> WHAT YOU WILL DO:
- a) List every committee member named in the thesis record, with the role given for each.
- b) In the thesis record, what share of the global population does the abstract say chronic pain affects?
- c) Translate this sentence from the thesis abstract into Spanish: "Our results suggest HCN and Kv7 channels as peripheral targets to treat neuropathic pain."

Characterization of peripheral nociceptors during chronic secondary painexperimental studies in mice

  1. Bernal Sánchez, Laura
Supervised by:
  1. Carolina Laura Roza Fernández de Caleya Director

Defence university: Universidad de Alcalá

Fecha de defensa: 09 December 2020

Committee:
  1. Katharina Zimmermann Chair
  2. Pedro de la Villa Polo Secretary
  3. Edgar Alfonso Romero Sandoval Committee member
Department:
  1. Biología de Sistemas

Type: Thesis

Teseo: 153260 DIALNET

Abstract

Chronic Pain is one main cause of human suffering and disability, affecting 20% of the global population. However, we still lack effective treatment. Among the different forms of chronic pain, orofacial and neuropathic pain are of special interest in our research groups. As orofacial pain is concerned, dental pain is unique, because stimulation of teeth only produces pain as feeling, with cold as the most prominent stimuli to evoke this sensation. There are several ion channels of the transient receptor potential (TRP) family (mainly TRPM8, TRPA1) that, at least in cutaneous nociceptors with their cell bodies in the dorsal root ganglia, participate in cold transduction. However, fewer studies have involved primary afferents innervating the teeth, in which cell bodies are located in the trigeminal ganglia together with cell bodies of neurons innervating other facial organs and structures. We optimized a method to specifically study primary afferent nociceptors innervating the tooth pulp of the mouse by retrograde labelling and found expression of different TRP channels in dental primary afferent neurons. Its combination with other methodologies will be the basis for futures studies on dental chronic pain and cold transduction mechanisms. Within the entity of neuropathic pain, spontaneous pain is the main symptom reported by patients, which has been linked to spontaneous discharges in peripheral nociceptors. However, as most of the previous studies have focused on the evaluation of stimulus-induced symptoms, the underlying causes of spontaneous activity remain unclear. We used a mouse model of partial damage of a peripheral nerve and showed a high incidence of spontaneous nociceptors firing action potentials at constant rates. Using pharmacological tools, we demonstrated the contribution of hyperpolarization-activated cyclic nucleotide-gated (HCN) channels and a member of the voltage-gated potassium channel subfamily KQT (Kv7) to ectopic spontaneous activity in peripheral nociceptors. Our results suggest HCN and Kv7 channels as peripheral targets to treat neuropathic pain.

> SOURCE DATA:
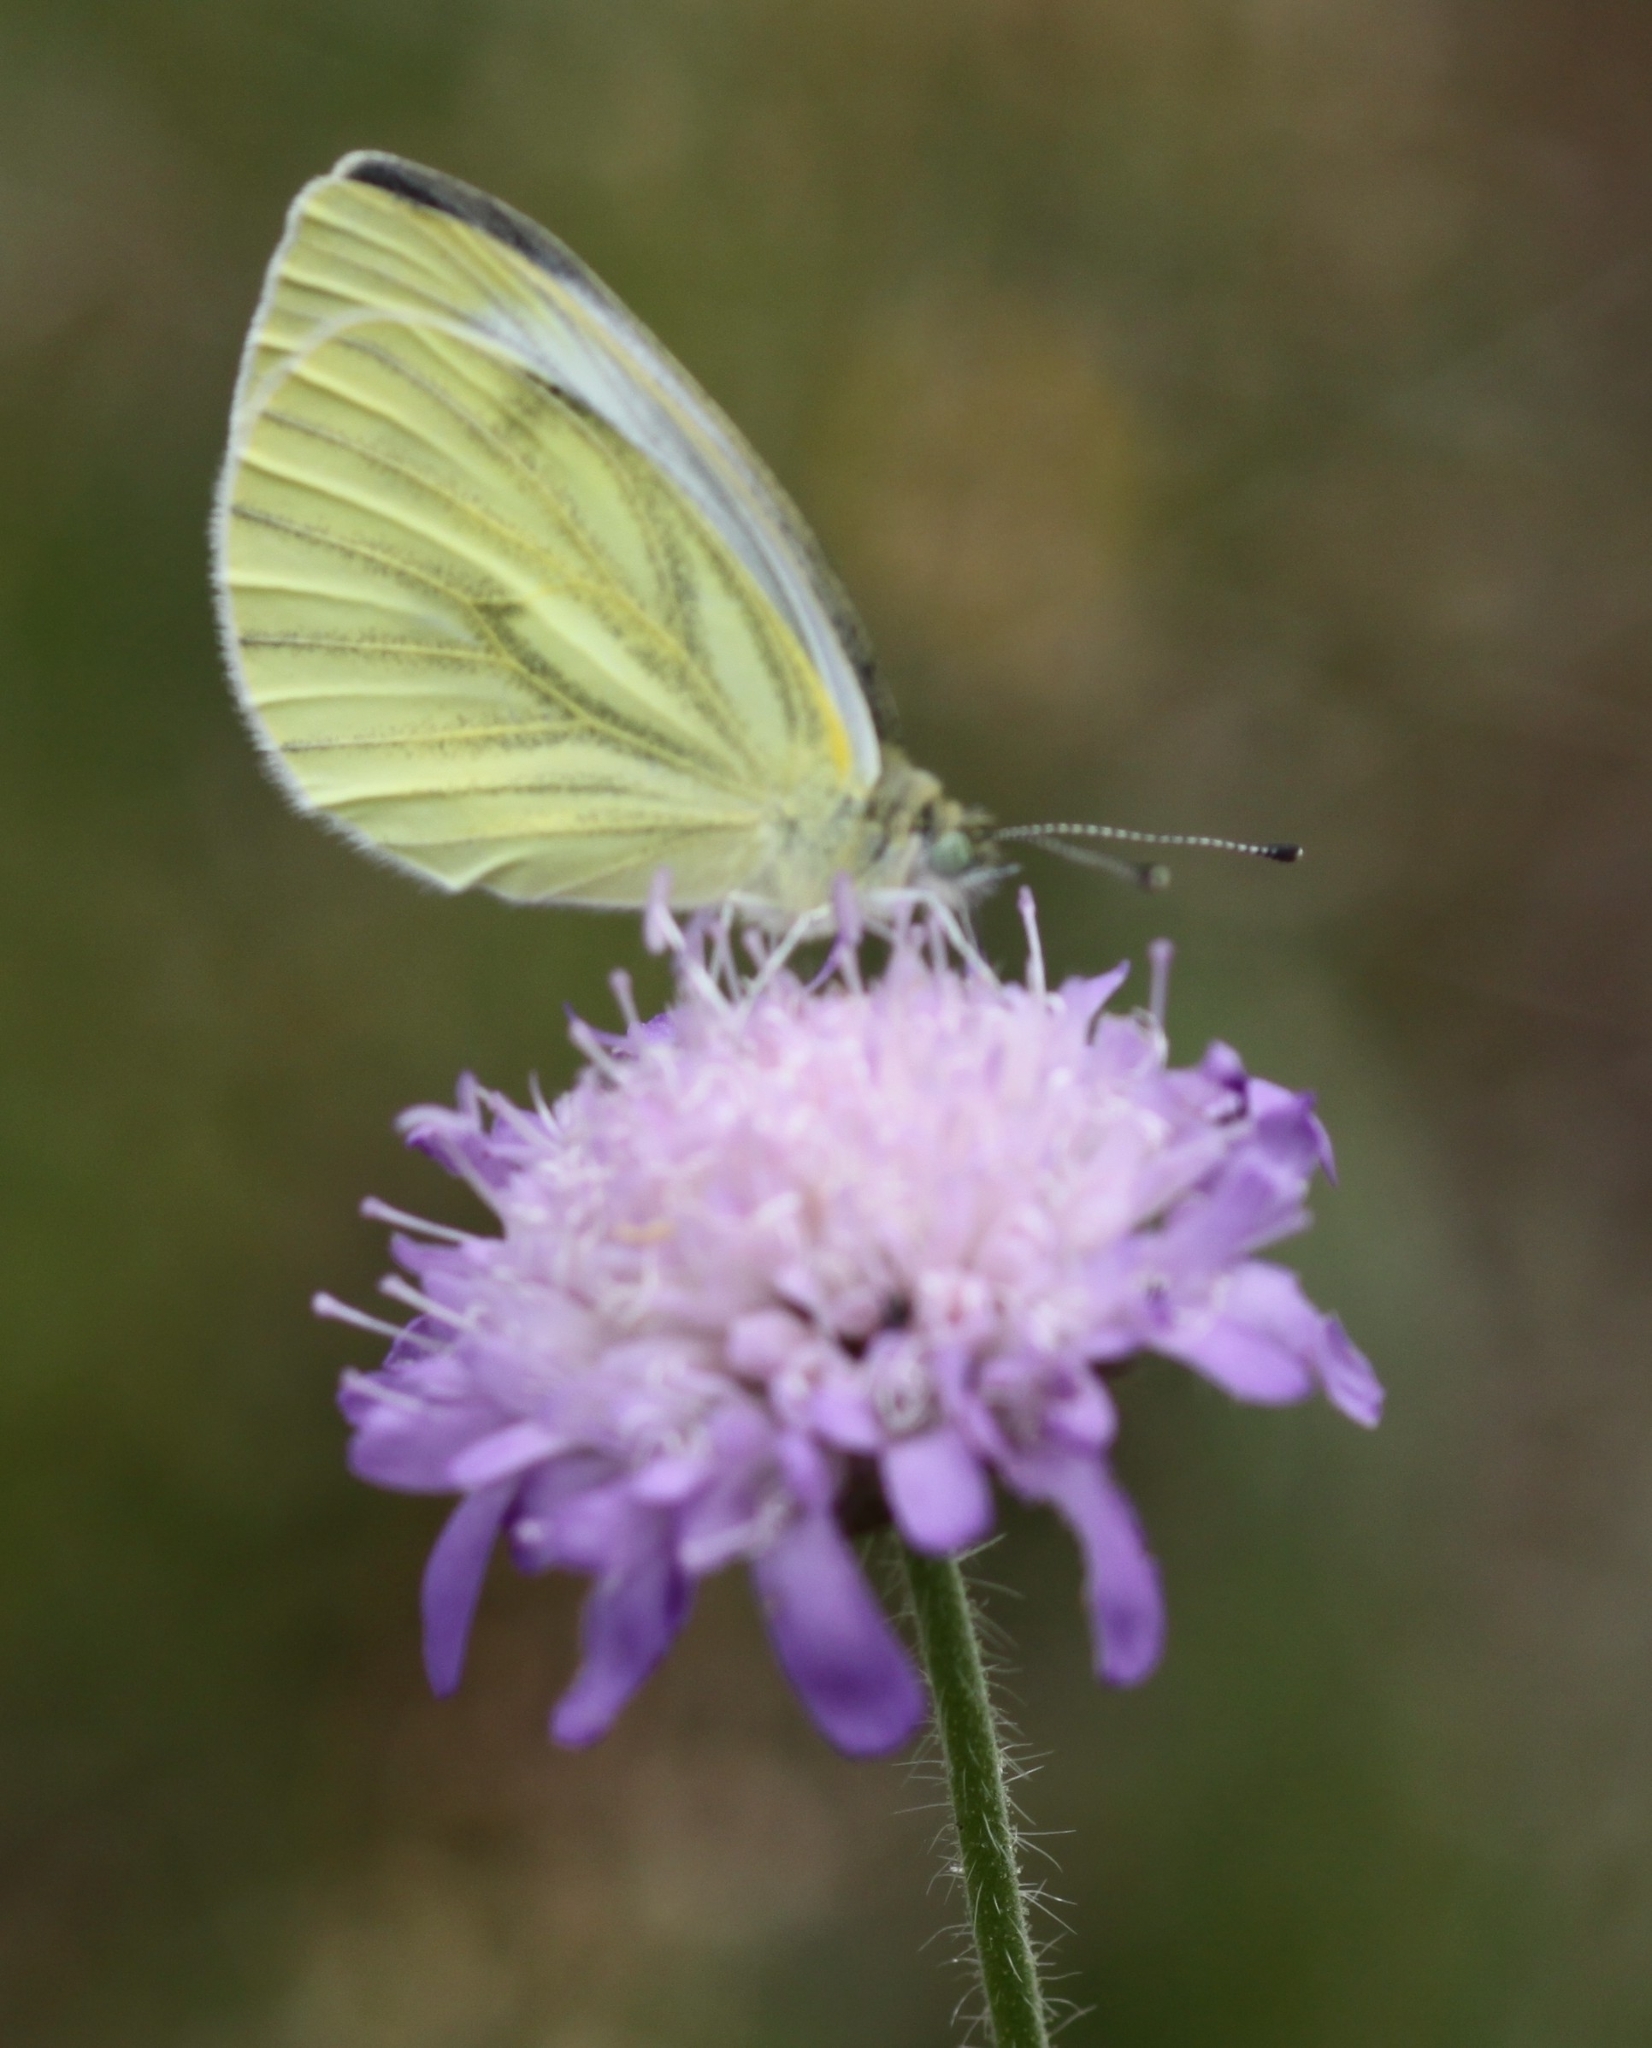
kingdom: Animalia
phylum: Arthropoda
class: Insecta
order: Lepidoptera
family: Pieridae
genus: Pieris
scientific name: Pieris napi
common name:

> EXERCISE ANSWERS:
- a)
Katharina Zimmermann, Chair
Pedro de la Villa Polo, Secretary
Edgar Alfonso Romero Sandoval, Committee member

- b) 20%

- c) Nuestros resultados sugieren los canales HCN y Kv7 como dianas periféricas para tratar el dolor neuropático.